**WHAT THE TASK ASKS**
Retype, please, the listing from its opening line through the line that contains "この写真は我ながらとてもかっこよく撮ることが出来た", both included, without the pictures.

··· DATA PROVIDED ···

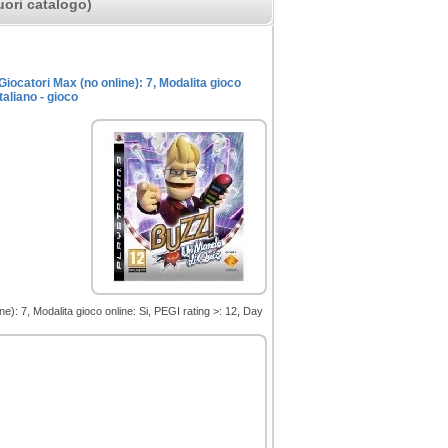
uori catalogo)
Giocatori Max (no online): 7, Modalita gioco
taliano - gioco
e): 7, Modalita gioco online: Si, PEGI rating >: 12, Day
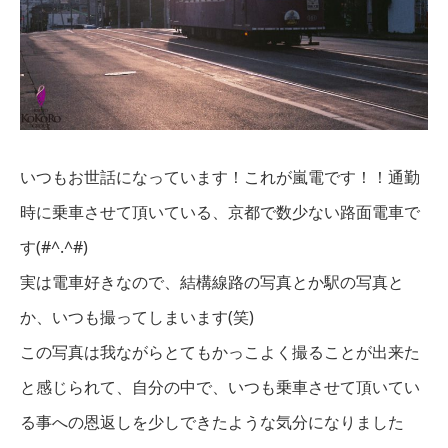
いつもお世話になっています！これが嵐電です！！通勤
時に乗車させて頂いている、京都で数少ない路面電車で
す(#^.^#)
実は電車好きなので、結構線路の写真とか駅の写真と
か、いつも撮ってしまいます(笑)
この写真は我ながらとてもかっこよく撮ることが出来た
と感じられて、自分の中で、いつも乗車させて頂いてい
る事への恩返しを少しできたような気分になりました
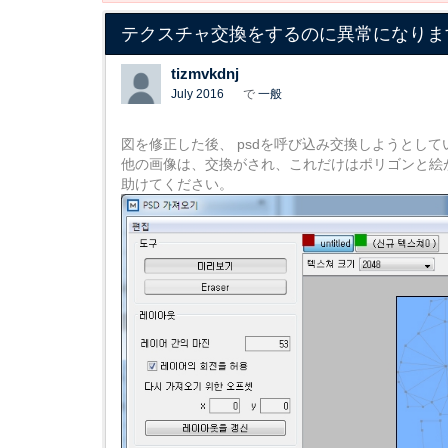
テクスチャ交換をするのに異常になりま
tizmvkdnj
July 2016
で
一般
図を修正した後、 psdを呼び込み交換しようとして
他の画像は、交換がされ、これだけはポリゴンと絵
助けてください。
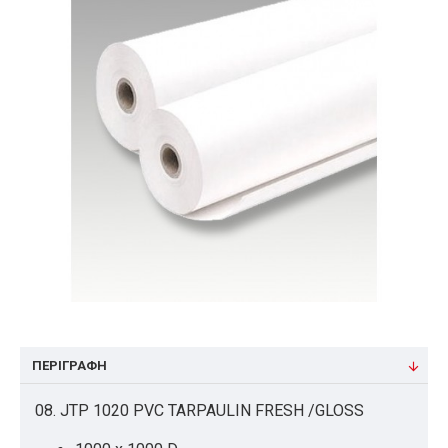
ΠΕΡΙΓΡΑΦΉ
08. JTP 1020 PVC TARPAULIN FRESH /GLOSS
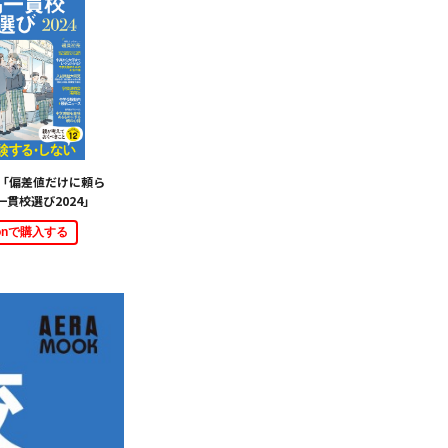
OK「偏差値だけに頼ら
貫校選び2024」
zonで購入する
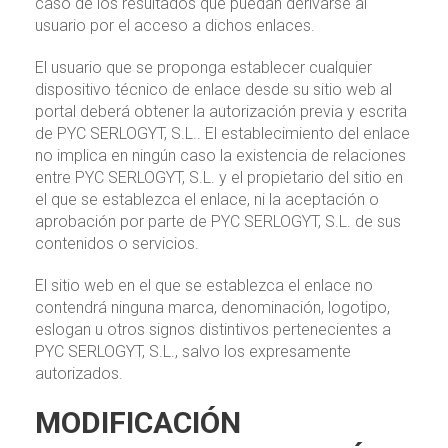
caso de los resultados que puedan derivarse al
usuario por el acceso a dichos enlaces.
El usuario que se proponga establecer cualquier
dispositivo técnico de enlace desde su sitio web al
portal deberá obtener la autorización previa y escrita
de PYC SERLOGYT, S.L.. El establecimiento del enlace
no implica en ningún caso la existencia de relaciones
entre PYC SERLOGYT, S.L. y el propietario del sitio en
el que se establezca el enlace, ni la aceptación o
aprobación por parte de PYC SERLOGYT, S.L. de sus
contenidos o servicios.
El sitio web en el que se establezca el enlace no
contendrá ninguna marca, denominación, logotipo,
eslogan u otros signos distintivos pertenecientes a
PYC SERLOGYT, S.L., salvo los expresamente
autorizados.
MODIFICACIÓN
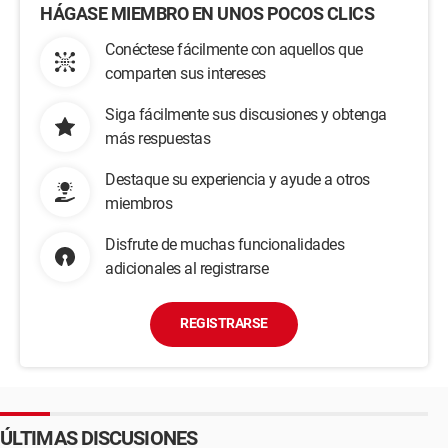
HÁGASE MIEMBRO EN UNOS POCOS CLICS
Conéctese fácilmente con aquellos que
comparten sus intereses
Siga fácilmente sus discusiones y obtenga
más respuestas
Destaque su experiencia y ayude a otros
miembros
Disfrute de muchas funcionalidades
adicionales al registrarse
REGISTRARSE
ÚLTIMAS DISCUSIONES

···

**TASK SOLUTION**
uori catalogo)
Giocatori Max (no online): 7, Modalita gioco
taliano - gioco
e): 7, Modalita gioco online: Si, PEGI rating >: 12, Day
いつもお世話になっています！これが嵐電です！！通勤
時に乗車させて頂いている、京都で数少ない路面電車で
す(#^.^#)
実は電車好きなので、結構線路の写真とか駅の写真と
か、いつも撮ってしまいます(笑)
この写真は我ながらとてもかっこよく撮ることが出来た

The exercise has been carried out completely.